* [Texto mostrado]
Pese a que el Ministerio de Trabajo resolutó que el trabajo doméstico quedará regulado de manera formal, empleadores y personas que se dedican al oficio comentan que, aunque no han establecido un contrato por escrito, conllevan una relación armoniosa y respetuosa sobre las obligaciones y derechos de ambas partes, por lo que consideran que lo novedoso de la formalización es la contribución a la seguridad social.

“Eso está bien, que le pongan régimen a este trabajo que consume la vida de nosotras (las trabajadoras domésticas)”, expresó a Diario Libre Luisa Peña, quien se levanta a las 5:30 de la mañana todos los lunes para “internarse” en la casa de una familia en Santo Domingo hasta los viernes en la tarde, cuando regresa a su casa en San Cristóbal.

* [Detalles del ejercicio] En el texto sobre el trabajo doméstico, ¿por qué consideran empleadores y personas que se dedican al oficio que lo novedoso de la formalización es la contribución a la seguridad social? Explíquelo en una a tres oraciones. Para resolver, utilice exclusivamente el texto.

* [Los datos]
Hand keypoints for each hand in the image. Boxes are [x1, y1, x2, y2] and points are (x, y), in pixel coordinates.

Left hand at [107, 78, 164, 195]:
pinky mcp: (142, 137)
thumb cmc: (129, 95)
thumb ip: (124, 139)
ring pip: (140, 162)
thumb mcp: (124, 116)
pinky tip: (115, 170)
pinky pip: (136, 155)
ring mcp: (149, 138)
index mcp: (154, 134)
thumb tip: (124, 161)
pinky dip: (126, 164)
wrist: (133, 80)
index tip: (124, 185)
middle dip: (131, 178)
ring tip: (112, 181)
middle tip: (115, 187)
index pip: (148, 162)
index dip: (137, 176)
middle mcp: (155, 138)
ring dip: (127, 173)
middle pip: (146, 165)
==
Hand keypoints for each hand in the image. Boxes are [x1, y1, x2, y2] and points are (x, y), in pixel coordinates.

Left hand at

* [Respuesta] Porque, aunque no han establecido un contrato por escrito, ya mantienen una relación armoniosa y respetuosa sobre las obligaciones y derechos de ambas partes. Por eso, lo que ven como novedoso de la formalización es la contribución a la seguridad social.